## Supplied text
##############################

# Acurel F Question



## giambi4343 (Jun 7, 2011)

hey everybody. 
i just set up my first blackwater tank. its a 29 gallon with a aquaclear 50 and a penguin 100 filter on it with modified filter cartridges for the penguin (cartridges without carbon in them). i have planting substrate and a marineland LED light fixture. i dont have a heater in there yet since i am waiting for it to arrive in the mail. it has been set up for about a week now and i have a few pieces of driftwood in there to start building up the tannis. the tank seems a bit murkey though. not as clear as a blackwater tank should be. so i was wondering if i could use Acurel F in my tank even if it is blackwater? i wasnt sure if it is going to act like carbon and suck all the tannis out. any help would be great. thank you!


----------



## Byron (Mar 7, 2009)

First, I would like to welcome you to Tropical Fish Keeping forum. Nice to have you with us.

I would not use Acurel F or similar water clarifying products. I tried to track down what is in it, but no luck. I suspect it is a flocculant [one reference I came across did so call it], like most "clarifiers," and these are very dangerous to fish in spite of what the manufacturers may say.

##############################

## Task prompt
In the Acurel F thread, which two filters are running on the new blackwater tank?

## Raw data
##############################

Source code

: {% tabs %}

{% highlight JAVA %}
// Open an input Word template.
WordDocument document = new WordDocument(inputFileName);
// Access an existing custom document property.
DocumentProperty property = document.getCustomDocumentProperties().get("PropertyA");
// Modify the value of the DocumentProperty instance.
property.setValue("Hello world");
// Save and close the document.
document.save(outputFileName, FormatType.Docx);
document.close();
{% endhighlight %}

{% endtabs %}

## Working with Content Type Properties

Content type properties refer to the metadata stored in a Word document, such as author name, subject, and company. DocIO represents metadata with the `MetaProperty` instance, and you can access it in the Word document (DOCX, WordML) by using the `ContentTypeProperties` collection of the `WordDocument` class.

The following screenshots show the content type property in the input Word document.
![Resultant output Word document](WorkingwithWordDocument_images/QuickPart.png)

##############################

## Exercise result
An AquaClear 50 and a Penguin 100.